Enivrez-vous de connaissances sur l’univers de la beauté et du parfum : son sillage millénaire, ses légendes, sa fabrication et ses maisons prestigieuses. Ayez du nez en suivant nos conseils et les actualités du parfum, ou continuez votre apprentissage en suivant d’autres matières : animales ou synthétiques.
MATIÈRES PREMIÈRES D’ORIGINE VÉGÉTALE
ÉPICES
Caractéristiques générales
La catégorie des épices regroupe en parfumerie une famille hétérogène sur le plan botanique : il s’y trouve des écorces (cannelle), des fruits (vanille, poivre, badiane, baies de genièvre), des graines (cumin, coriandre, carvi, fenouil), des boutons floraux (clou de girofle), des stigmates de fleur (safran), des arilles (macis), des rhizomes (gingembre, curcuma). Le terme « épice » désigne ici plus une fonction olfactive – apporter chaleur, piquant, caractère, tension – qu’une réalité botanique homogène. Cette ambiguïté de classification est ancienne et reflète l’usage culinaire et commercial dont la parfumerie a hérité.

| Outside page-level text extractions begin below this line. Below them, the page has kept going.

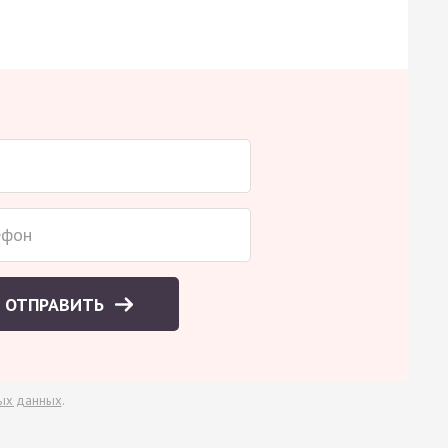
ОТПРАВИТЬ
ых данных
.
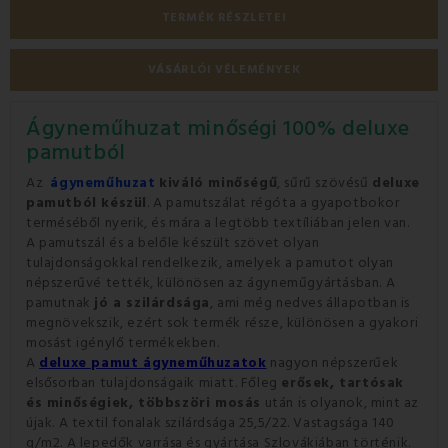
TERMÉK RÉSZLETEI
VÁSÁRLÓI VÉLEMÉNYEK
Ágyneműhuzat minőségi 100% deluxe
pamutból
Az
ágyneműhuzat
kiváló minőségű
, sűrű szövésű
deluxe
pamutból készül
. A pamutszálat régóta a gyapotbokor
terméséből nyerik, és mára a legtöbb textíliában jelen van.
A pamutszál és a belőle készült szövet olyan
tulajdonságokkal rendelkezik, amelyek a pamutot olyan
népszerűvé tették, különösen az ágyneműgyártásban. A
pamutnak
jó a szilárdsága
, ami még nedves állapotban is
megnövekszik, ezért sok termék része, különösen a gyakori
mosást igénylő termékekben.
A
deluxe pamut ágyneműhuzatok
nagyon népszerűek
elsősorban tulajdonságaik miatt. Főleg
erősek, tartósak
és minőségiek, többszöri mosás
után is olyanok, mint az
újak. A textil fonalak szilárdsága 25,5/22. Vastagsága 140
g/m2. A lepedők varrása és gyártása Szlovákiában történik.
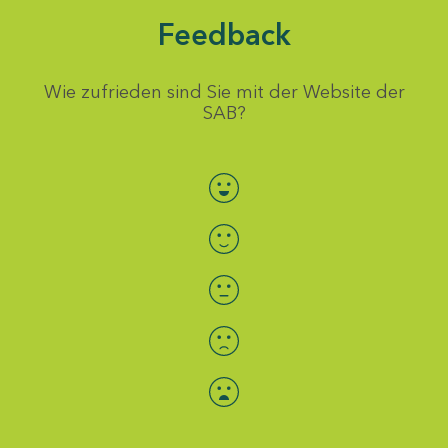
Feedback
Wie zufrieden sind Sie mit der Website der
SAB?
Bewertung auswählen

Les épices apportent à une composition une dimension chaude, parfois piquante, souvent sèche, qui structure les transitions entre les notes de tête fraîches (agrumes, herbes aromatiques) et les fonds chauds (bois, résines, ambres). Beaucoup d’entre elles occupent les notes de cœur et de fond. Elles sont historiquement associées aux familles orientales (où elles dialoguent avec la vanille, les baumes, l’ambre et les bois), aux florales-épicées, à certaines chyprées, et plus récemment aux compositions « gourmandes-épicées » apparues à partir des années 1990.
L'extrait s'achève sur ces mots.